Fay Wray starred in 1933’s King Kong.


Movie film is made of celluloid, and the machines could get jammed from time to time.
It Came from Outer Space is a 1951 sci-fi film.


“Dr. X” refers Dr. Frank N. Furter in Rocky Horror.
His creature is “Rocky”.


Brad and Janet are the main characters of Rocky Horror.
Anne Francis starred in 1956’s Forbidden Planet. With Leslie Nielsen!


Leo G Carroll starred in 1955’s Tarantula, as Dr. Deemer, whose experiments help create a gigantic spider.
Janette Scott starred in 1962’s Day of the Triffids. A triffid is an alien plant that spits poison that kills you.

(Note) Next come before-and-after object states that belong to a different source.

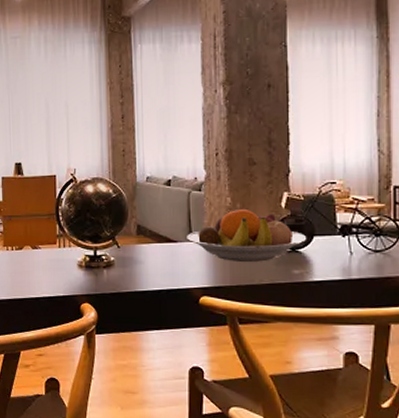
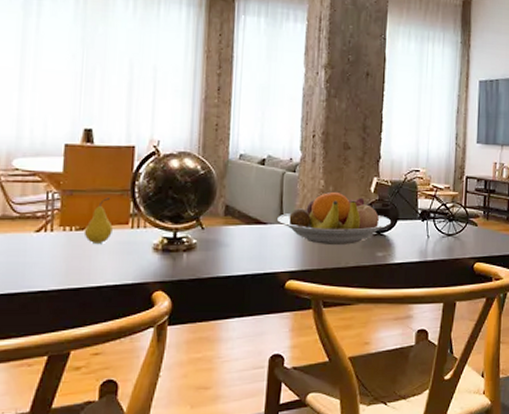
fruit: none [22,222,44,261] -> present [83,198,113,243]

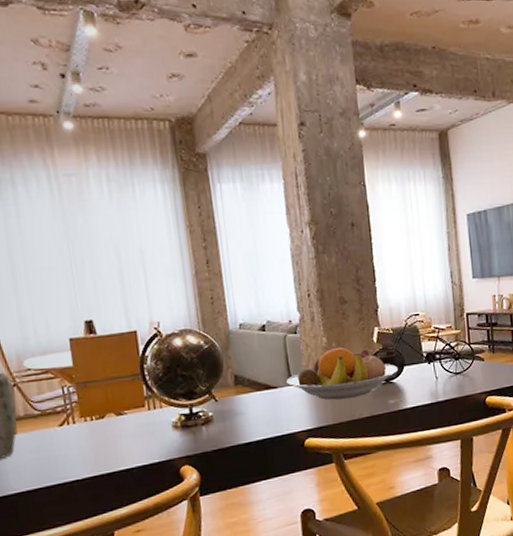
fruit: present [83,198,113,243] -> none [104,384,131,430]

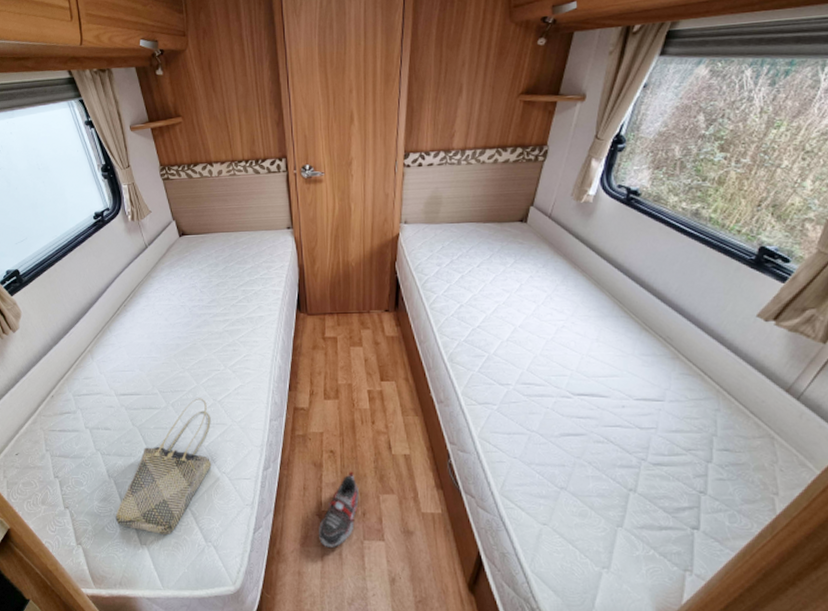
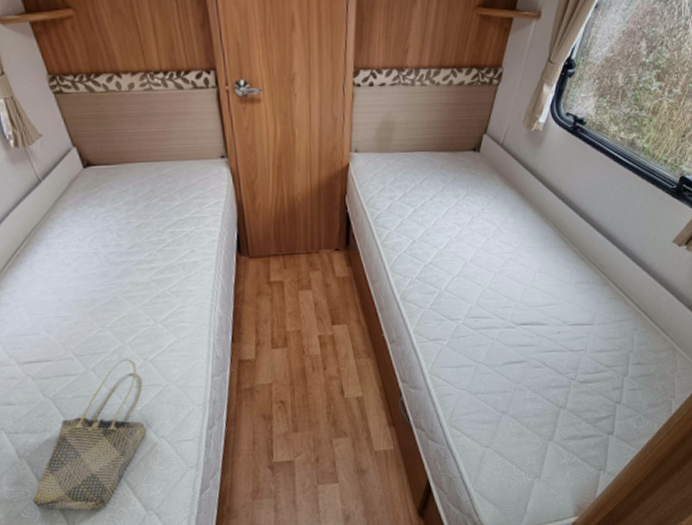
shoe: present [319,471,359,549] -> none [271,419,312,498]

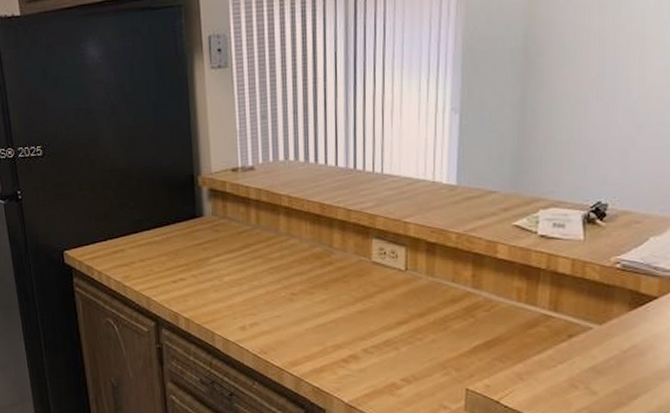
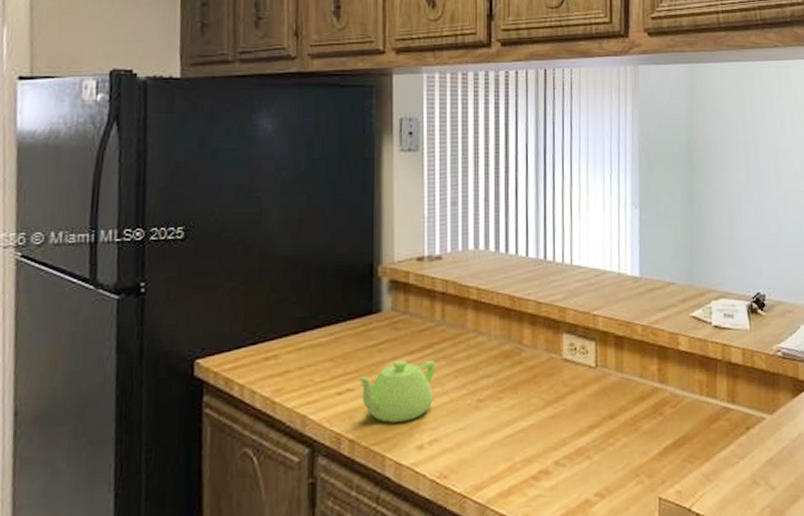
teapot: none [188,257,253,307] -> present [357,360,435,423]

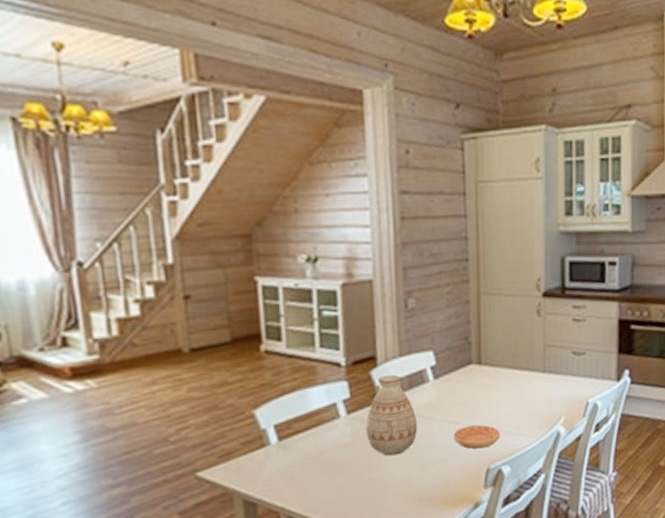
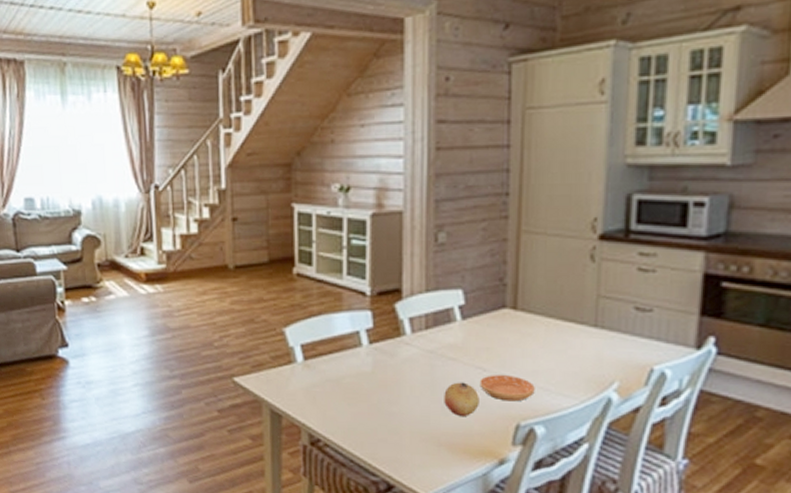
vase: present [366,374,418,456] -> none [387,309,441,393]
fruit: none [422,437,454,470] -> present [444,382,479,416]

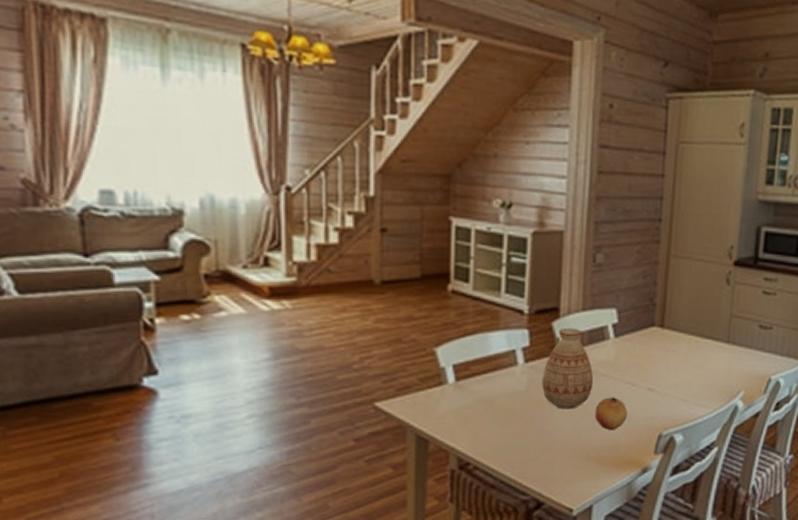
vase: none [387,309,441,393] -> present [542,327,594,409]
saucer: present [479,375,535,402] -> none [628,389,676,413]

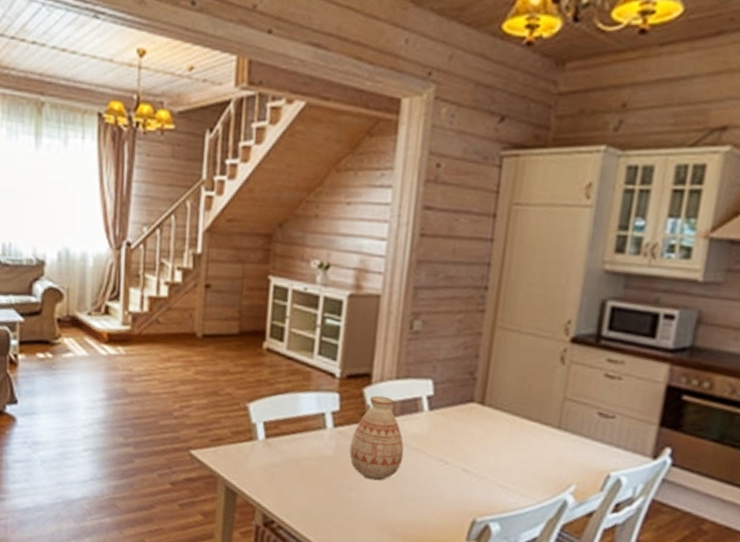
fruit: present [595,397,628,429] -> none [403,473,439,508]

Dana Andrews was in 1957’s Night of the Demon, which is about haunted runes. The “prunes” line is apparently just a poop joke.
George Pal directed When Worlds Collide in 1951


RKO Pictures was one of the largest film studios of the Golden Age of Hollywood. In the late 40s it was run by Howard Hughes and produced such classics as Citizen Kane, It’s a Wonderful Life, and King Kong.
RKO was so old that they didn’t even call films “movies”, but “radio pictures”. By time the late 50s rolled around, it had fallen apart due to poor decisions and its films rights were sold to different studios around the world.
Richard O’Brien played Riff Raff in the film, Frank’s trusted butler. He still does voice acting on many cartoons!